The recipe for a perfect logo design 1/6

24 June 2010 by Lisa Hughes  
Filed under News and views

recipe_bigYou get out exactly what you put in!

One of the single most important visual elements of your business -
is your logo.

I don’t know why, but I’ve always likened the creative process to that of
baking a cake. It may sound odd, but if you read on, the visualisation should all become clear.

You begin by collecting the ingredients, carefully weighing the quantities, then, by applying the method laid out in the recipe and using the correct utensils, before you know it you’re setting the timer – et voila! …a perfect result, created solely to delight and satisfy any appetite.

However – this desired result can only be achieved by properly preparing the ingredients and following the recipe step-by-step.

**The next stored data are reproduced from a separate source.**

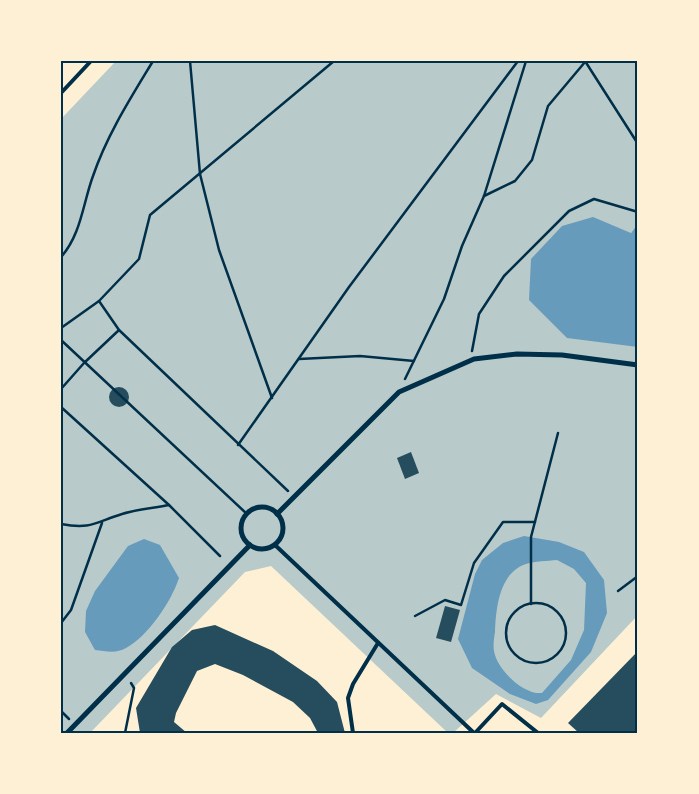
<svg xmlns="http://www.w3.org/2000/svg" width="699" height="794" font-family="'IBM Plex Sans',sans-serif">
<rect width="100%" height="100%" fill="#fdf0d5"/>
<polygon fill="#b9caca" points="116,61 638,61 638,615 541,718 496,694 453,733 448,733 271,566 245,572 90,733 61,733 61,119"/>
<g fill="#669bbc" fill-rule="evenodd">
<polygon points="593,217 638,236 638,347 567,338 529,300 531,259 562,226"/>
<path d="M 524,536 L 559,542 L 584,552 L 604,580 L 607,613 L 591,652 L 548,700 L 536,704 L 510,694 L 472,668 L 458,639 L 475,574 L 482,560 L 503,543 ZM 557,560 L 574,569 L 586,583 L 584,630 L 571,660 L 542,693 C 524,695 497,670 494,651 C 493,645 494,638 495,632 C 496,608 499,573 526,564 C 535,561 547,561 557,560 Z"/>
<path d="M 144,539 L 160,545 L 179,578 C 171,602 148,636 126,648 C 116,654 105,651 95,650 L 85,632 L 86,611 L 95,591 L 128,546 Z"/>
</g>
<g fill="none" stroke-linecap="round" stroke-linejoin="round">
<polyline stroke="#669bbc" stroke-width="4" points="633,234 638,227"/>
</g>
<g fill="#264d5e">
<circle cx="119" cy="397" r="10"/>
<polygon points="411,452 419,473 405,479 397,458"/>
<polygon points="445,606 460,610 451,642 436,638"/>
<polygon points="215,625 273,651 317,681 337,702 345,733 318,733 310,718 293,702 243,675 215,664 197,671 176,713 174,722 187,733 140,733 136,708 172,647 192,630"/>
<polygon points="638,651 638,733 579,733 568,723"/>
</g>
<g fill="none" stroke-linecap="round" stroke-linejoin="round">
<g stroke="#003049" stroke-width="2.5">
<polyline points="190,61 200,174 219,250 272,398"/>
<polyline points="585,61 638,144"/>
<polyline points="484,196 515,181 532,160 548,106 585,62"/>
<path d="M 61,257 C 81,235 83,203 93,176 C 107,135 130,99 153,61"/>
<polyline points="99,301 119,330 288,491"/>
<polyline points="61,328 99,301 139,259 150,215 334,61"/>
<polyline points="61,340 247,514"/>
<polyline points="472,351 479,314 504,276 569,211 594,199 638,212"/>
<polyline points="299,359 360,356 414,361"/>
<polyline points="405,379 444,299 462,246 484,196 526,61"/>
<polyline points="61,389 84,363 119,330"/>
<polyline points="61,407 169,505 220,556"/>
<polyline points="238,445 349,287 518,61"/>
<path d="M 61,524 C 91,530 96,522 122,514 C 137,509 154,508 169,505"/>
<polyline points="618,591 638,576"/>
<circle cx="536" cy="633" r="30"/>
<polyline points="531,604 531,537 558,433"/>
<polyline points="415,616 445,600 461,605 474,563 503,522 535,522"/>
<polyline points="61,623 71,610 102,523"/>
<polyline points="61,711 69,719"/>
<polyline points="125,733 134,688 131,683"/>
</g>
<g stroke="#003049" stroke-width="4">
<polyline points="61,93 91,61"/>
<polyline points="275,545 474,733"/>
<polyline points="353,733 348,698 353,684 378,643"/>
<polyline points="475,733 502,704 538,733"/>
</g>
<g stroke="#003049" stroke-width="5">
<circle cx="262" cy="528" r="21"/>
<polyline points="277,514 399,392 474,359 517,354 562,355 638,365"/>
<polyline points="67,733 250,545"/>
</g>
</g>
<rect width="699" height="794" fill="none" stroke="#fdf0d5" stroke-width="125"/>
<rect x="62" y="62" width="574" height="670" fill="none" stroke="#003049" stroke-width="2"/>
</svg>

Otherwise, you’re likely to end up with a disastrous result, leaving a bad taste in your mouth and only good enough for the dustbin!

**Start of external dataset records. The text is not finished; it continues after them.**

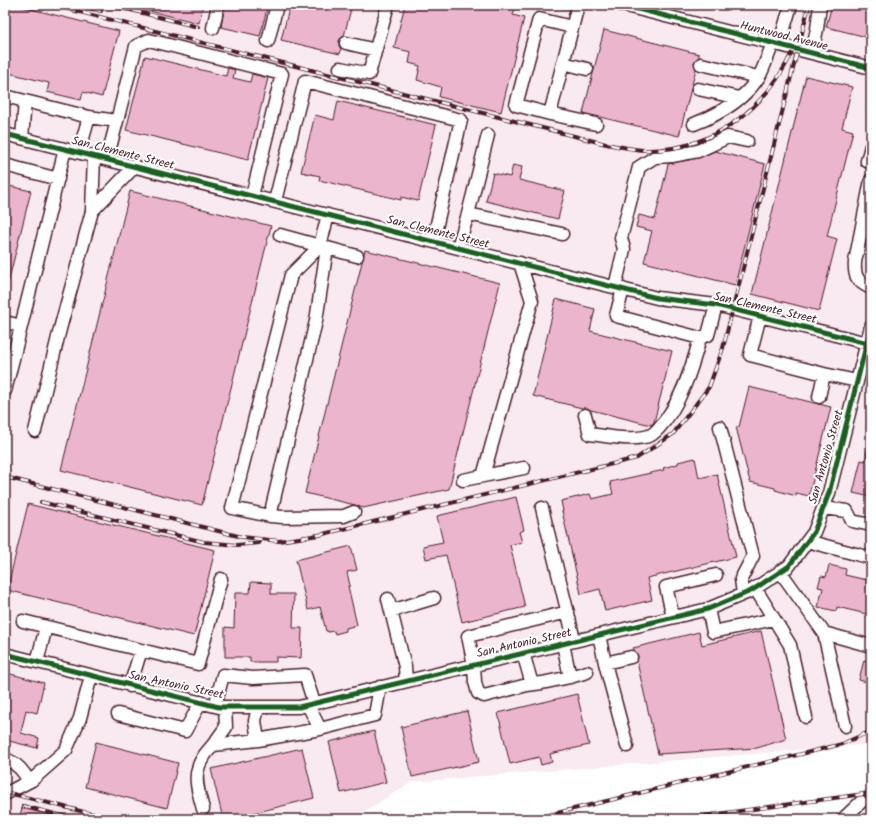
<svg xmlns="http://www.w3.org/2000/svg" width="876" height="824" font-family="Kalam,sans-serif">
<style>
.built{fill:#f9e9f0}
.building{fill:#ebb5ce;stroke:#4a1f2b}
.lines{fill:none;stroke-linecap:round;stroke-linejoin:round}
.minor-tunnel{stroke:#dbd2d5;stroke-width:12;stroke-dasharray:12 6;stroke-linecap:butt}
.minor-casing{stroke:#4a1f2b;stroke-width:15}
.minor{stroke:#fff;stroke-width:12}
.rail-casing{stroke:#4a1f2b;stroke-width:4}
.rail{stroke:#fff;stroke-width:2.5;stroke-dasharray:8;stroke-linecap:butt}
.cycleway-casing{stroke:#fff;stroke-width:8}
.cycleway{stroke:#1b5e20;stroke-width:5}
.labels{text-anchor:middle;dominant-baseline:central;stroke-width:4;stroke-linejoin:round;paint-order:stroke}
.street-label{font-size:12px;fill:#4a1f2b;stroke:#fff}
</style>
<rect width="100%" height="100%" fill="#fff"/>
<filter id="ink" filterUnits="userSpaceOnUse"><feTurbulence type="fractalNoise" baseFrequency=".025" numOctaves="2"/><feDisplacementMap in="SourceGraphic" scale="8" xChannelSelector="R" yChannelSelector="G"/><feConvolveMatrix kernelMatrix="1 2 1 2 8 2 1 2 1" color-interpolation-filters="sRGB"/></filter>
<g filter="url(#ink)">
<path class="built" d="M5 5H871V744L412 782 352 819H5Z"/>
<path class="building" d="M5 5H15L119 31 102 97 83 92 81 100 47 92 49 83 5 72Z
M138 5H203L199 23 137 8Z
M225 5H268L260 36 221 27Z
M290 5H352L344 36 341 38 339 41V46L341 49 340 54 281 40Z
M405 5H516L513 15 524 18 501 112 439 97 441 87 417 80 420 66 409 63 411 52 394 48Z
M832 5H871V38L826 27Z
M604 30 699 54V57L694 62 696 69 679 136 583 113Z
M145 56 226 76 228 68 235 70 233 78 250 82 252 74 268 78 248 160 126 130Z
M806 76 852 87 842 128 853 131 827 236 837 239 819 311 752 294Z
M338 101 436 125 418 201 401 197V200L319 180 320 176 301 172 315 115 334 120Z
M715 151 765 164 735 285 644 262 652 231 636 227 639 215 655 219 668 164 699 158Z
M513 165 522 167 519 180 565 191 558 219 486 201 493 173 510 177Z
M5 185 31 191 8 283 5 282Z
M130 191 271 226 202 505 61 470Z
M365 250 500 283 449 489 363 508 355 505 305 493Z
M556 299 595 309 590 331 672 351 654 422 651 425 591 410 587 408H582L533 396Z
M749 387 831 407 809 496 796 493V496L775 490V488L750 482 736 427H739Z
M868 447H871V497L853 493 861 460 865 461Z
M695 458 699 478 717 474 736 557 647 578 652 600 605 611 600 589 581 594 562 511H563L561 501 590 494 592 499 613 494 610 482 664 470 663 468 678 464V462Z
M516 497 524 530 519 532 522 542 510 545 525 607 462 622 446 555 426 559 423 546 443 542 437 516Z
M28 504 215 550 194 636 7 590Z
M351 546 357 570 347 572 350 586H348L357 625 346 628V631L335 634 334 631 328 632V631H326L320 607 308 610 296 560Z
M829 565 846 569 845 575 871 581V615L837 607 836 611 818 607 823 588 818 587 821 576 826 577Z
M251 582 271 583V594H294L293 628H302L301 658 276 657V662H250V657H225V627L234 628 235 593H250Z
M761 631 786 739 757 748 658 754 637 662 638 656 633 648 699 632 702 645Z
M864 660 871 662V683L859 680Z
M7 673 44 683 37 713 26 710 21 733 39 738 37 748 5 740V681Z
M577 694 589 745 550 754 552 762 541 765 539 757 510 764 498 713Z
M467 711 479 762 412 777 401 727Z
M374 731 386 782 341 793 329 742Z
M96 742 178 763 167 808 85 787Z
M302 748 314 798 230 819H223L211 769Z
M22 808 54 816 53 819H19Z"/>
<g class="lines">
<path class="minor-tunnel" d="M861 802 871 792"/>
<g class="minor-casing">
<path id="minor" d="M578 5 563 63 587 69
M622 5 871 68
M213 28 218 5
M268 41 277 5
M346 43 376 50
M779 45 791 5
M812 53 817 29 820 5
M563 63 550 114 596 124
M701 64 758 77
M340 68 369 74 388 5
M698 89 739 98
M5 96 25 101 22 138
M25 101 89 117 79 152
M550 114 516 105 539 19 572 27
M89 117 117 121 136 46 149 40 282 74 252 196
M694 124C720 114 746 98 760 75 765 65 769 53 773 43
M5 134 657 298 716 305 867 343
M871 146 867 161 871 163
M107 159 117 121
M5 165 58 179
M871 180 855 262C854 276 857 282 871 288
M275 201 305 81 461 120 433 241
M92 211 135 166
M468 214 488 135
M328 215 320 246 357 256
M280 235 320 246 291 275 232 508 270 516 316 321 327 248
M458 247 468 214 562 234
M520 263 532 301 483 476 524 468
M615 287 624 249 621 238 639 167 655 157 672 156 698 151 728 137 747 141
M623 289 616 316 700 338 708 335 716 305
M760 316 750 355 824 374 857 381
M5 322 21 326
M5 391 65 149
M819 397 824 374
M585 415 590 434C607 436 635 442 651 435 653 434 656 431 658 429 680 406 692 368 700 338
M720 427 753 556 741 579 743 594
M35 431 60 329 92 211 94 156
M463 480 483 476
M542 508 570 622 574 641
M823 508 847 511 852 521 871 525
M270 516 283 517 344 516 354 512
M807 541 871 558
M780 571 824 633 845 726
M755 588 790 645 806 717
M388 599 405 667 406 681
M708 609 713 632 774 619
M391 611 434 598
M673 617 666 587 716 575
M23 621 141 650
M824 633 871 646
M599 635 605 663 631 657
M563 644 570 677 542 683 527 685 484 696 478 693 475 682 474 665 468 636 568 612
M523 653 532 684
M5 654 219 707H299L708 609 751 591 789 566 814 532 829 493 871 326
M37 662 46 627
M605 663 627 746
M570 677 587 672
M130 686 141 650 198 664 221 579
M308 705 320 729 375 715 380 687
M215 706 223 675 253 678 305 675 314 703
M225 707 226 727 213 745 258 740
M258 707 255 721 258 740 320 729
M118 714 185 731 201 702
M5 759C17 763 23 771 29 781
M5 794 32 780 66 750 80 718 91 676
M203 809C200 797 194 781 198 769 200 759 207 752 213 745
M843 819 861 802"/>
</g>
<use href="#minor" class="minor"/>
<g class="rail-casing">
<path id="rail" d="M52 5 602 143C616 146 630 149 644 150 711 152 768 108 794 48
M78 5 101 11
M102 5 131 10 198 27
M5 477 242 537 279 541 319 535 637 458 673 434 709 387 723 348 809 5
M41 502 204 542 237 545 259 543
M5 792 112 819
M23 806 75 819
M532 819 822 749 842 744 871 731
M681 819 871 793"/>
</g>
<use href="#rail" class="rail"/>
<g class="cycleway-casing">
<path id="cycleway" d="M622 5 871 68
M5 134 657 298 716 305 867 343
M5 654 219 707H299L708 609 751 591 789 566 814 532 829 493 871 326"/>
</g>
<use href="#cycleway" class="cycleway"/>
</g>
</g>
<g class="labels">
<g class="street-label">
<text transform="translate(784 36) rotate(14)">Huntwood Avenue</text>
<text transform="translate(123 153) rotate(14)">San Clemente Street</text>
<text transform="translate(438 232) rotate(14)">San Clemente Street</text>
<text transform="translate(765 308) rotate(13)">San Clemente Street</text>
<text transform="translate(826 457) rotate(-74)">San Antonio Street</text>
<text transform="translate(524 643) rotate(-13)">San Antonio Street</text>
<text transform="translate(176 685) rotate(12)">San Antonio Street</text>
</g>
</g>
<rect width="876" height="824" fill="none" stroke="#fff" stroke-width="20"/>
<rect x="10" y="10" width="856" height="804" fill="none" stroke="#4a1f2b" stroke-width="1.5" filter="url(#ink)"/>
</svg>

Over the next 6 installments, I’ll be directing you through each stage of the logo development process and enlightening you with some valuable tips, tricks and interesting facts, along with some worthy points of consideration:

  • Part 1 Gathering key ingredients
  • Part 2  Weighing and measuring
  • Part 3  Applying the method
  • Part 4  Using the correct utensils
  • Part 5  Setting the timer
  • Part 6  Proofing the pudding

Now’s the time to pre-heat the oven, tie-up your apron strings and roll up those sleeves…

ingredients_bigPart 1 – Gathering key ingredients

From a designer’s perspective, there are 6 key questions I always ask my clients in preparation of any initial creative briefing meeting. Regardless of whether the briefing is for a logo, a website or a corporate brochure, the questions are always the same:

  1. (If an established business) Can I see what you have produced
    in the past?
  2. Can you provide me with a mission statement or a list of your company’s core values?
  3. Do you have a detailed customer profile or an example of your target market?
  4. Is there anything you like/dislike about your competitors’ brands?
  5. Do you have any preference to: colour, shapes, typeface, iconography, photography, illustration etc.?
  6. Can you provide me with visual examples of things that inspire you?

Valuable time dedicated to research and planning prior to putting pencil to paper will equip any skilled designer with the clarity and understanding to adopt the mindset of a typical customer, therefore understanding the need for your business’s products and/or services and able to produce work perfectly positioned for that market. In my opinion, this is half the battle of arriving at a successful outcome.